- TASK INSTRUCTIONS -
Transcribe each of the following items line by line, keeping every character, line break, and spelling unchanged.

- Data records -
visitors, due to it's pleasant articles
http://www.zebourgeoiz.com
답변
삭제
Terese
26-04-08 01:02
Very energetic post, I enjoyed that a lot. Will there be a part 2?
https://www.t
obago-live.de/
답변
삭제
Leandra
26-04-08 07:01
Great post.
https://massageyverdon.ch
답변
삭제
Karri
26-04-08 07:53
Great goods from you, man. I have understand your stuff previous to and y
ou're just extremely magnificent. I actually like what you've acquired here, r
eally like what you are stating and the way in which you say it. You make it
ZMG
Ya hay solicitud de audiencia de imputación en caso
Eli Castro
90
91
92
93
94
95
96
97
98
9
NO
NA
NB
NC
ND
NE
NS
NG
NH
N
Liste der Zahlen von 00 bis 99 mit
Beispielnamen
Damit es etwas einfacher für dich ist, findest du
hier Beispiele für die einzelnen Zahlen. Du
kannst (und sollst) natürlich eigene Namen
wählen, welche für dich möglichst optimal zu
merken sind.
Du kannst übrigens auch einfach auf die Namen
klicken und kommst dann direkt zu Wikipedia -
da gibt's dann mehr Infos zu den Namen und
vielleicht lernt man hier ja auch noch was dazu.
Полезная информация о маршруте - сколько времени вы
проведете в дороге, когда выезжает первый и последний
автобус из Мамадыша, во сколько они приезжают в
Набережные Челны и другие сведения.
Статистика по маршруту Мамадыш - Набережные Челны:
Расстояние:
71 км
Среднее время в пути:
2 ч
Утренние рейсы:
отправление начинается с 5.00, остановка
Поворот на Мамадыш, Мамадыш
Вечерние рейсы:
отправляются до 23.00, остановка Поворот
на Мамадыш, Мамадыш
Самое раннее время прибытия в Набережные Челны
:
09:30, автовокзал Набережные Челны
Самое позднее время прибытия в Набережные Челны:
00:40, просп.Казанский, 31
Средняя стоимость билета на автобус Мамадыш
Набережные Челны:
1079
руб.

- EXERCISE RESPONSE -
visitors, due to it's pleasant articles
http://www.zebourgeoiz.com
답변
삭제
Terese
26-04-08 01:02
Very energetic post, I enjoyed that a lot. Will there be a part 2?
https://www.t
obago-live.de/
답변
삭제
Leandra
26-04-08 07:01
Great post.
https://massageyverdon.ch
답변
삭제
Karri
26-04-08 07:53
Great goods from you, man. I have understand your stuff previous to and y
ou're just extremely magnificent. I actually like what you've acquired here, r
eally like what you are stating and the way in which you say it. You make it
ZMG
Ya hay solicitud de audiencia de imputación en caso
Eli Castro
90
91
92
93
94
95
96
97
98
9
NO
NA
NB
NC
ND
NE
NS
NG
NH
N
Liste der Zahlen von 00 bis 99 mit
Beispielnamen
Damit es etwas einfacher für dich ist, findest du
hier Beispiele für die einzelnen Zahlen. Du
kannst (und sollst) natürlich eigene Namen
wählen, welche für dich möglichst optimal zu
merken sind.
Du kannst übrigens auch einfach auf die Namen
klicken und kommst dann direkt zu Wikipedia -
da gibt's dann mehr Infos zu den Namen und
vielleicht lernt man hier ja auch noch was dazu.
Полезная информация о маршруте - сколько времени вы
проведете в дороге, когда выезжает первый и последний
автобус из Мамадыша, во сколько они приезжают в
Набережные Челны и другие сведения.
Статистика по маршруту Мамадыш - Набережные Челны:
Расстояние:
71 км
Среднее время в пути:
2 ч
Утренние рейсы:
отправление начинается с 5.00, остановка
Поворот на Мамадыш, Мамадыш
Вечерние рейсы:
отправляются до 23.00, остановка Поворот
на Мамадыш, Мамадыш
Самое раннее время прибытия в Набережные Челны
:
09:30, автовокзал Набережные Челны
Самое позднее время прибытия в Набережные Челны:
00:40, просп.Казанский, 31
Средняя стоимость билета на автобус Мамадыш
Набережные Челны:
1079
руб.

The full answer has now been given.